Layer-wise Quantization for Quantized Optimistic Dual Averaging

TL;DR

This paper introduces a layer-wise quantization framework and a novel QODA algorithm for distributed variational inequalities, improving training efficiency of deep neural networks with heterogenous layers.

Contribution

It proposes a general layer-wise quantization method with tight bounds and a new QODA algorithm with adaptive learning rates for monotone variational inequalities.

Findings

QODA achieves up to 150% speedup in training Wasserstein GANs.

Layer-wise quantization adapts to heterogeneity across neural network layers.

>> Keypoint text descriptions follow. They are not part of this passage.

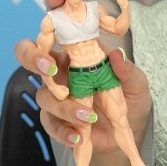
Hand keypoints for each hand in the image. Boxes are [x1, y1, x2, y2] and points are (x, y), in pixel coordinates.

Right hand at [15, 41, 152, 161]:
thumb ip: (127, 70)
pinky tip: (78, 137)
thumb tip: (116, 55)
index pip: (55, 33)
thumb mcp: (136, 83)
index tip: (53, 33)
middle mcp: (61, 71)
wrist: (130, 132)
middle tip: (49, 68)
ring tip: (87, 116)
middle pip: (30, 55)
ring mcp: (56, 96)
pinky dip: (63, 131)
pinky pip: (50, 123)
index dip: (47, 28)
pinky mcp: (57, 120)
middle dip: (33, 57)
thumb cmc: (130, 98)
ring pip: (43, 96)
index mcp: (77, 53)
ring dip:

The framework provides tight variance and code-length bounds.

Abstract

Modern deep neural networks exhibit heterogeneity across numerous layers of various types such as residuals, multi-head attention, etc., due to varying structures (dimensions, activation functions, etc.), distinct representation characteristics, which impact predictions. We develop a general layer-wise quantization framework with tight variance and code-length bounds, adapting to the heterogeneities over the course of training. We then apply a new layer-wise quantization technique within distributed variational inequalities (VIs), proposing a novel Quantized Optimistic Dual Averaging (QODA) algorithm with adaptive learning rates, which achieves competitive convergence rates for monotone VIs. We empirically show that QODA achieves up to a $150\%$ speedup over the baselines in end-to-end training time for training Wasserstein GAN on $12+$ GPUs.